けれど、そこに混じる温度は、任務へ向かう前とは少し違っていた。

「よく見ているのね」

私が小さく呟くと、ラビは一瞬だけ言葉に詰まった。

「……そりゃ、見るだろ」

「記録のために?」

問うと、彼の視線が僅かに揺れた。

ほんの一瞬。

けれど、確かに。

「……さぁな」

やがてラビは、誤魔化すように笑った。

「とりあえず、途中で倒れられたら後味悪ぃからな」

軽口へ逃げるような言葉。

それでも、その声はいつもより柔らかかった。

私はそれ以上追及せず、小さく頷いた。

「……分かったわ。
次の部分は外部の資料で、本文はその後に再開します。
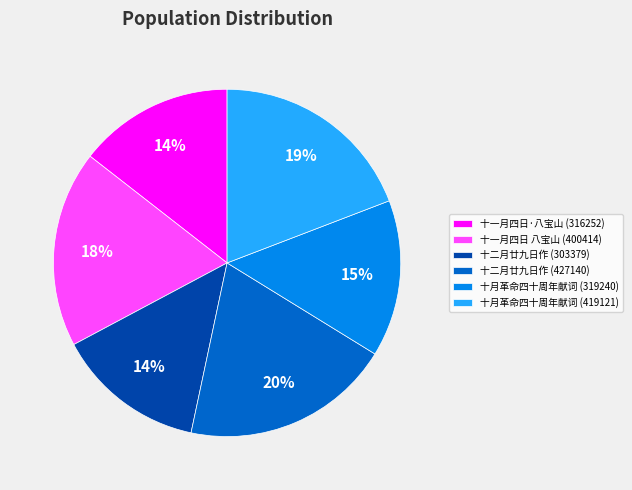

Which has a higher value, 十月革命四十周年献词 (319240) or 十二月廿九日作 (427140)?

十二月廿九日作 (427140)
今日は休む」

「よし」

ラビは満足そうに笑う。

けれど、私が歩き出すと、彼も当然のように隣へ並んだ。

「部屋まで来るの?」

「護衛さ。途中で倒れられたら困るだろ」

小さく笑いが零れた。

ほんの少しだけ。

それでも、アンナの瞳を見てから初めて、胸の奥へ息が通ったような気がした。

隣を歩くラビは、私が笑ったことへ何も言わなかった。

ただ、一瞬だけこちらを見て、すぐに前へ視線を戻した。